Welche Voraussetzungen müssten die künftigen ErzieherInnen erfüllen?
Die Mindestanforderungen, die in Deutschland gelten, sind die mittlere Reife, eine dreijährige Fachschulausbildung und ein praktisches Anerkennungsjahr. Diese Kriterien sollten auch für die Flüchtlinge gelten.
Was ist mit Deutschkenntnissen?
Die sind natürlich wichtig. Die geflüchteten Pädagogen können unserer Ansicht nach aber schon in ihrem Beruf arbeiten und parallel weiter Deutsch lernen. Wir fordern ja auch, dass verstärkt herkunftssprachlicher Unterricht erteilt wird. Denn alle Studien zeigen, dass Kinder, die ihre Herkunftssprache gut beherrschen, auch besser eine neue Sprache erlernen. Gerade in der jetzigen Situation, wo die Menschen sehr lange in den Erstaufnahmeeinrichtungen bleiben könnten, können wir uns vorstellen, dass Pädagogen auch hier gebraucht und auch eingesetzt werden.
Sollen Flüchtlingsheime Kitas einrichten? Das ist doch das Gegenteil von Integration.
Nein, wir sind natürlich dafür, dass die Kinder schnell in die Kitas kommen und die Gelegenheit haben, in die deutsche Sprache einzutauchen. Aber gerade auf dem Land ist es doch so, dass erst einmal nur wenige Flüchtlingskinder in die Kitas kommen, weil die Familien ihre Kinder nach der dramatischen Flucht gar nicht gern abgeben. Und dann muss man in der jetzigen Situation eben nach pragmatischen Lösungen suchen.
Jahrgang 1954, hat bis zu ihrer Wahl zur Vorsitzenden der Gewerkschaft Erziehung und Wissenschaft als Hauptschullehrerin in Schleswig-Holstein unterrichtet.
Wie groß ist denn das Reservoir von Menschen, die so als neue Fachkräfte gewonnen werden könnten?
Ehrlich gesagt, das wissen wir nicht.

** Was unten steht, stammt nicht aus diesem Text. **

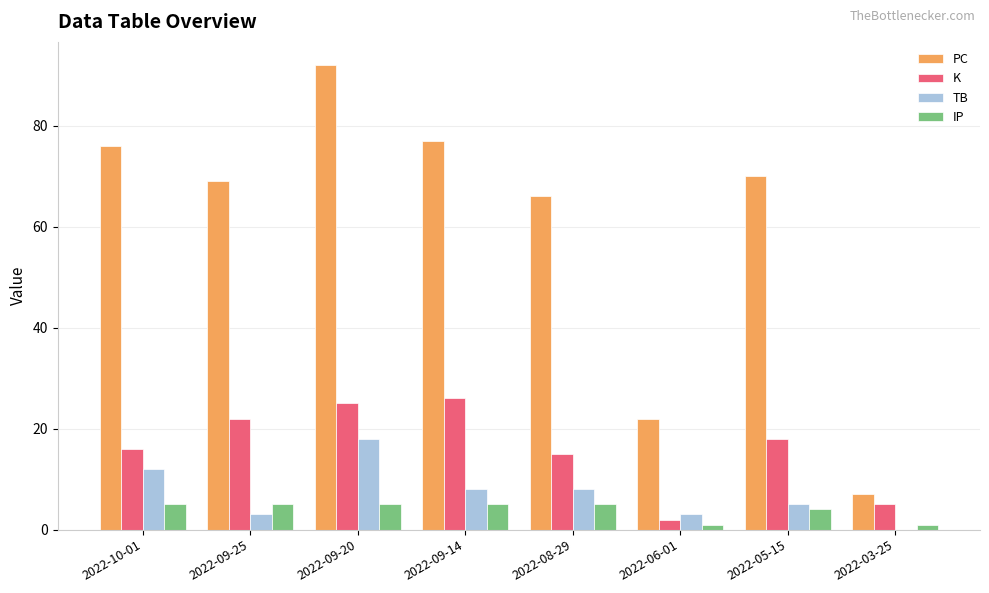

Does the chart contain stacked bars?

No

Wir wissen lediglich von unseren schwedischen Kollegen, die an dem Thema dran sind, dass sie Leute gefunden haben. Ich glaube, es werden hier in Deutschland gar nicht so viele sein. Die meisten sind als Lehrkräfte ausgebildet.
Sollten sie dann nicht auch in Schulen eingesetzt werden?

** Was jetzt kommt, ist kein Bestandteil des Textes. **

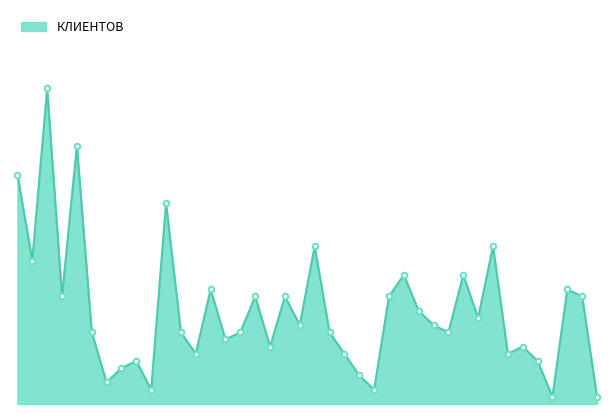

Reading left to right, what are all the values shown in this chart?

32	20	44	15	36	10	3	5	6	2	28	10	7	16	9	10	15	8	15	11	22	10	7	4	2	15	18	13	11	10	18	12	22	7	8	6	1	16	15	1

Durchaus. Sie könnten herkunftssprachlichen Unterricht erteilen, ein Fach, das es in einigen Bundesländern schon gibt, oder auch in Englisch, denn viele sprechen die Sprache ja ausgezeichnet. Die Kultusminister sollten sich damit auseinandersetzen und sich auf eine rasche und pragmatische Möglichkeit der Anerkennung der Abschlüsse einigen. In der Regel werden Menschen, die in anderen Ländern pädagogische Abschlüsse erworben haben, schlechter bezahlt. Diese Zweiklassenbezahlung muss beendet werden.
Bundesarbeitsministerin Andrea Nahles möchte Flüchtlinge als 1-Euro-Jobber einsetzen. Sollten solche Jobs auch in Kitas und Schulen entstehen?

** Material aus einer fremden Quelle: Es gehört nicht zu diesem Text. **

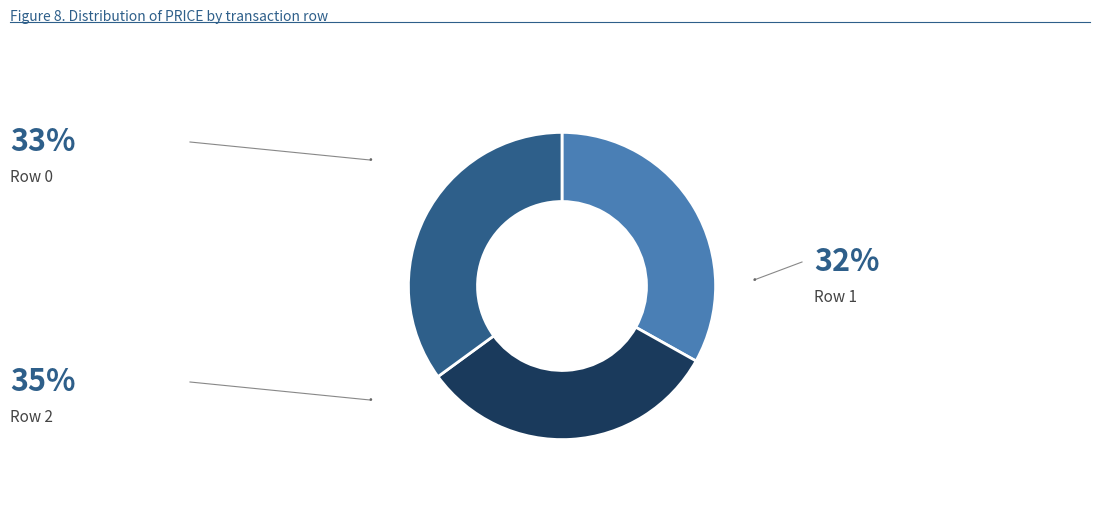

Is there a majority slice in this chart?

No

Einen herkunftssprachlichen Unterricht im Rahmen eines 1-Euro-Jobs zu erteilen kann ich mir nicht vorstellen.
Was hält die GEW von dem Vorschlag, die Schulpflicht für Flüchtlinge bis zum Alter von 25 Jahren auszuweiten?
Wir sind für das Recht, bis zum Alter von 25 Jahren zur Schule zu gehen. Über die Frage der Schulpflicht bis 25 diskutieren wir noch, nächste Woche auch mit den Fraktionen aller Parteien.